Gibt es Leben außerhalb des Planeten Erde? Werden wir einmal auf dem Mars wohnen? Kann Weltraumarchitektur das Leben auf der Erde verbessern? Schon seit mehreren Jahrzehnten stellen Menschen diese oder ähnliche Fragen und sind vom Weltraum fasziniert. An der Academy for Continuing Education (ACE) können Interessierte einen MBA in Weltraumarchitektur absolvieren. Der MBA ist der erste dieser Art in Europa. Die Leiterin des Lehrgangs, Senior Lecturer Dipl.-Ing.in Dr.in-Ing.in Sandra Häuplik-Meusburger, verrät im Interview, was Weltraumarchitektur ist, warum das Forschungsfeld so spannend ist und was Studierende bei diesem MBA erwartet.

Was kann sich ein Laie unter dem Begriff „Weltraumarchitektur“ vorstellen?

Sandra Häuplik-Meusburger: Der Begriff Weltraumarchitektur wurde vom The Space Architecture Technical Committee, öffnet eine externe URL in einem neuen Fenster (SATC) beim Weltraumkongress in Houston vor 20 Jahren klar definiert und bezieht sich auf das Planen und Bauen für ein Leben außerhalb der Erde, aber auch auf spezielle Bauten auf der Erde für extreme Lebensräume wie beispielsweise für Bauten in der Arktis, in der Wüste oder unter Wasser. Bei diesem Kongress war ich eine der 50 Teilnehmer_innen, derzeit bin ich Vorsitzende dieses Committees. Noch besser beschreibt die englische Definition den Begriff "space architecture", da sie noch weiter gefasst ist.

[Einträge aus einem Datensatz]
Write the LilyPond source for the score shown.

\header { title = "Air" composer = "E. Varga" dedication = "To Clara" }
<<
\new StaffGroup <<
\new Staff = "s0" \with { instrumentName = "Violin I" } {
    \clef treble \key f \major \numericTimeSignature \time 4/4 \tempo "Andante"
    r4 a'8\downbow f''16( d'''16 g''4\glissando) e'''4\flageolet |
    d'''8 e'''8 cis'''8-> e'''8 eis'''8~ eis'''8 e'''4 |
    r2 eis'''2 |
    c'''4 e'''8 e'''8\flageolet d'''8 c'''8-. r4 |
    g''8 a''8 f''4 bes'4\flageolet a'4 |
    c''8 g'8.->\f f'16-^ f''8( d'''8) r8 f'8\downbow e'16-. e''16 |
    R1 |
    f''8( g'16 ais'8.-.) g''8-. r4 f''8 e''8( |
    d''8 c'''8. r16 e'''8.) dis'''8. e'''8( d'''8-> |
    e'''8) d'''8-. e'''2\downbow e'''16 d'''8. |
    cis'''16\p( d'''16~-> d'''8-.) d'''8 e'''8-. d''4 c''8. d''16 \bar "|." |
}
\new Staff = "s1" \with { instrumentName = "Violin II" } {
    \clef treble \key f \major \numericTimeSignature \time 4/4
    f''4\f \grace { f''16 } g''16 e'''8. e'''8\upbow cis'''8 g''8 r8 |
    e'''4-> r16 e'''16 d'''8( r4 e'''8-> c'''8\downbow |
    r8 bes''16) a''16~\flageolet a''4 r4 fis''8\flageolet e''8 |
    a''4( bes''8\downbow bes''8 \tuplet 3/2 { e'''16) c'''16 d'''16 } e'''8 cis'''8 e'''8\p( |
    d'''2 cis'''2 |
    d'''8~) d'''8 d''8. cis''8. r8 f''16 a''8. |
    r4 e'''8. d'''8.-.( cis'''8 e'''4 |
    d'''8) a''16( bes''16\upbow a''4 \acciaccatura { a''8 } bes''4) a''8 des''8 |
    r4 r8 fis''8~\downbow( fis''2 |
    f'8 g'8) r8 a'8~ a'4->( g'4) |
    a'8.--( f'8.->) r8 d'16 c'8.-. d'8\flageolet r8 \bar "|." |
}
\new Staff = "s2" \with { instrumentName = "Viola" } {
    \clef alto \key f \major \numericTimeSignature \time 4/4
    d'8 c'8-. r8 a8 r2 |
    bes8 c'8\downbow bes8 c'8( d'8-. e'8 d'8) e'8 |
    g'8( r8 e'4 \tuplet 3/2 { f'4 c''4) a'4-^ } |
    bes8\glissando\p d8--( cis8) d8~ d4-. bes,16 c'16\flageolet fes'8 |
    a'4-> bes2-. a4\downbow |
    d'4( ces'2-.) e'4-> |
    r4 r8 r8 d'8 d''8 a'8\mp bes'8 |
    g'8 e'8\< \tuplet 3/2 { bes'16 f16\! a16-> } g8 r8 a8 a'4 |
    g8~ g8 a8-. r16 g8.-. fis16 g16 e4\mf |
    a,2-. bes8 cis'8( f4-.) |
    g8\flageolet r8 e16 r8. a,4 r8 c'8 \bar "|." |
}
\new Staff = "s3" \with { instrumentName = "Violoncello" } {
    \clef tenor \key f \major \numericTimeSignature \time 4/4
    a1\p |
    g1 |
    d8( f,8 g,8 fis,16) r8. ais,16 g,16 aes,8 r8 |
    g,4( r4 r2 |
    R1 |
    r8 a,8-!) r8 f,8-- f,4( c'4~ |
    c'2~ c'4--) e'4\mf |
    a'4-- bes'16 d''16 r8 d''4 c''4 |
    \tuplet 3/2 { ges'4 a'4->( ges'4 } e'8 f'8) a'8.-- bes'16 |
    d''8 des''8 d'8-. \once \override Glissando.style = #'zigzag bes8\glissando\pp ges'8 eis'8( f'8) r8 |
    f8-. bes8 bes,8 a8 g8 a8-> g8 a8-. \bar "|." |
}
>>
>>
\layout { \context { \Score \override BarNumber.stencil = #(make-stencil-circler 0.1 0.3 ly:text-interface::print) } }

# Aufgabenstellung
- 1) Gib aus dem Text über Weltraumarchitektur den Abschnitt wortgetreu aus, beginnend mit „Gibt es Leben“ und weiter bis einschließlich „diesem MBA erwartet.“.
- 2) Knüpfe bitte an den letzten Satz des Textes über Weltraumarchitektur an und schreibe ihn weiter.
Die Einträge werden für die Bearbeitung nicht gebraucht.

# Lösungen
- 1)
Gibt es Leben außerhalb des Planeten Erde? Werden wir einmal auf dem Mars wohnen? Kann Weltraumarchitektur das Leben auf der Erde verbessern? Schon seit mehreren Jahrzehnten stellen Menschen diese oder ähnliche Fragen und sind vom Weltraum fasziniert. An der Academy for Continuing Education (ACE) können Interessierte einen MBA in Weltraumarchitektur absolvieren. Der MBA ist der erste dieser Art in Europa. Die Leiterin des Lehrgangs, Senior Lecturer Dipl.-Ing.in Dr.in-Ing.in Sandra Häuplik-Meusburger, verrät im Interview, was Weltraumarchitektur ist, warum das Forschungsfeld so spannend ist und was Studierende bei diesem MBA erwartet.

- 2)
Im Prinzip ist Weltraumarchitektur ein Teil von Architektur für den man sich spezielles Wissen aneignen muss, denn ich kann im Weltall nicht so wie auf der Erde bauen. Das hat mehrere Gründe: Einerseits fehlt die Gravitation, andererseits muss ich mit weniger Ressourcen als auf der Erde auskommen. 
Um ein paar Beispiele zu nennen: Auf der Erde sind wir duschen gewohnt, was aber in einem Habitat im Weltraum nicht funktionieren würde. Durch die fehlende Gravitation fließt das Wasser nämlich nicht von oben nach unten, sondern überall hin. Oder denken wir ans Schlafen. Hier auf der Erde legen wir uns zum Schlafen ins Bett, im Weltraum kann ich prinzipiell in jeder Position schlafen, da es durch die fehlende Gravitation kein Oben oder Unten gibt. Um in den Kopfpolster unter meinem Kopf zu sinken, müsste ich diesen allerdings festbinden. Viele kennen das Phänomen, dass der Kugelschreiber oder Bleistift am Schreibtisch plötzlich unauffindbar ist. Mit ziemlicher Gewissheit kann man aber sagen, dass er sich irgendwo auf dem Schreibtisch oder darunter befindet, im Weltraumhabitat kann er allerdings überall sein.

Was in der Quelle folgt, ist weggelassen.